I would love to have been a fly on the wall at Blockbusters’ headquarters to know if senior management saw the opportunity to think beyond network expansion and store operations to deliver customer value in new ways.  Did they see the Netflix (DVD in the mail) opportunity and decide to stick with the bricks and mortar approach?  Or did they just miss it because they were so busy pedaling the bicycle of their current business model that they didn’t think about and experiment with potential new ones?   Either way Netflix recombined existing capabilities in a new way to deliver value to Blockbusters’ customers and by the time Blockbusters could react it has been a defensive and tough battle for them.

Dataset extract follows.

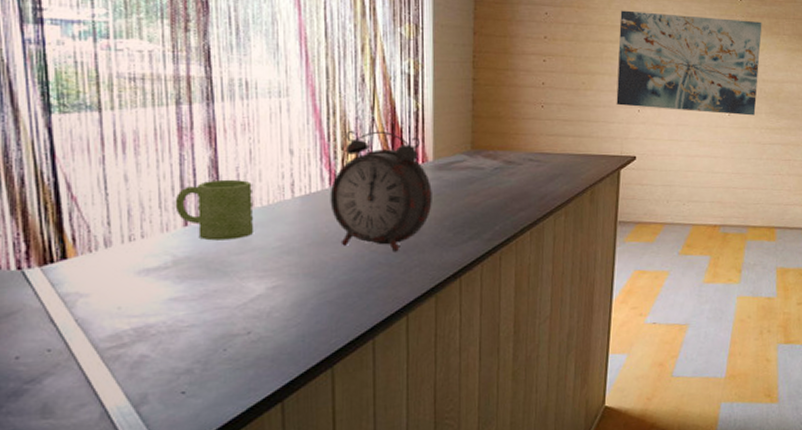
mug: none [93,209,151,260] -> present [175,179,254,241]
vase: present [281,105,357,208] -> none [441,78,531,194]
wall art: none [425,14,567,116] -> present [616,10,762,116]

Blockbusters lost $3.8 billion from 2002-04.  More recently the company is closing unprofitable stores and while it now has its Total Access offering to compete with Netflix, Blockbusters continues to lose money posting a loss of $360 million in the first quarter of 2009.  It is working on restructuring its debt and was listed tenth on U.S. News and World Report’s “15 Companies That Might Not Survive 2009.”

The CVS and Blockbuster stories drive home the importance of business model innovation and the power of recombining capabilities in new ways to deliver customer value.  They also demonstrate that the job is never done.  No matter how good your current business model is, if you aren’t thinking about and experimenting with a better one, rest assured that your future competition is. Shuffle up and innovate.